THE PROBLEM - All lines from the one containing "as a comment." through the end of the data below are to be transcribed exactly. Leave out the rest.

[Data extracted from a collection]
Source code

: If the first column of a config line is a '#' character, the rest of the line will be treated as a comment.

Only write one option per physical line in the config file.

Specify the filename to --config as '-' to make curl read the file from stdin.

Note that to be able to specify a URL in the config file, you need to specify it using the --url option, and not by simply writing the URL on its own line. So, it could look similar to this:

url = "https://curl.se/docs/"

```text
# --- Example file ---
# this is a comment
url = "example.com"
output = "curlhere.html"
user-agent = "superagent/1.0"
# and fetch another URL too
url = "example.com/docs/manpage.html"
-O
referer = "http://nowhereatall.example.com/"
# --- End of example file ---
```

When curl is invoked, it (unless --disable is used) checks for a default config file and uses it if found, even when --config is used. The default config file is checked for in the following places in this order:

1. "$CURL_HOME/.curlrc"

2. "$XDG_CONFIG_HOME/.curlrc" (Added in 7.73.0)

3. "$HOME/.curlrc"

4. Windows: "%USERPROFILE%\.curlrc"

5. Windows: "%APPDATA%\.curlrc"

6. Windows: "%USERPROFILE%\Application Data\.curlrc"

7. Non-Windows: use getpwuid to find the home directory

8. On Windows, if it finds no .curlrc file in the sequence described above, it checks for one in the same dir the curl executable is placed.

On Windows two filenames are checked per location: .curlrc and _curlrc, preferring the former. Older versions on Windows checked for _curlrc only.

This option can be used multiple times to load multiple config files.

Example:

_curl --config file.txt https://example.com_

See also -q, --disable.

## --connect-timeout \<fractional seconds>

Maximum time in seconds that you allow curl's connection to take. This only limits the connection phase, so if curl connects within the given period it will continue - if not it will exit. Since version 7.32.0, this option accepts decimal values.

RESPONSE -
: If the first column of a config line is a '#' character, the rest of the line will be treated as a comment.

Only write one option per physical line in the config file.

Specify the filename to --config as '-' to make curl read the file from stdin.

Note that to be able to specify a URL in the config file, you need to specify it using the --url option, and not by simply writing the URL on its own line. So, it could look similar to this:

url = "https://curl.se/docs/"

```text
# --- Example file ---
# this is a comment
url = "example.com"
output = "curlhere.html"
user-agent = "superagent/1.0"
# and fetch another URL too
url = "example.com/docs/manpage.html"
-O
referer = "http://nowhereatall.example.com/"
# --- End of example file ---
```

When curl is invoked, it (unless --disable is used) checks for a default config file and uses it if found, even when --config is used. The default config file is checked for in the following places in this order:

1. "$CURL_HOME/.curlrc"

2. "$XDG_CONFIG_HOME/.curlrc" (Added in 7.73.0)

3. "$HOME/.curlrc"

4. Windows: "%USERPROFILE%\.curlrc"

5. Windows: "%APPDATA%\.curlrc"

6. Windows: "%USERPROFILE%\Application Data\.curlrc"

7. Non-Windows: use getpwuid to find the home directory

8. On Windows, if it finds no .curlrc file in the sequence described above, it checks for one in the same dir the curl executable is placed.

On Windows two filenames are checked per location: .curlrc and _curlrc, preferring the former. Older versions on Windows checked for _curlrc only.

This option can be used multiple times to load multiple config files.

Example:

_curl --config file.txt https://example.com_

See also -q, --disable.

## --connect-timeout \<fractional seconds>

Maximum time in seconds that you allow curl's connection to take. This only limits the connection phase, so if curl connects within the given period it will continue - if not it will exit. Since version 7.32.0, this option accepts decimal values.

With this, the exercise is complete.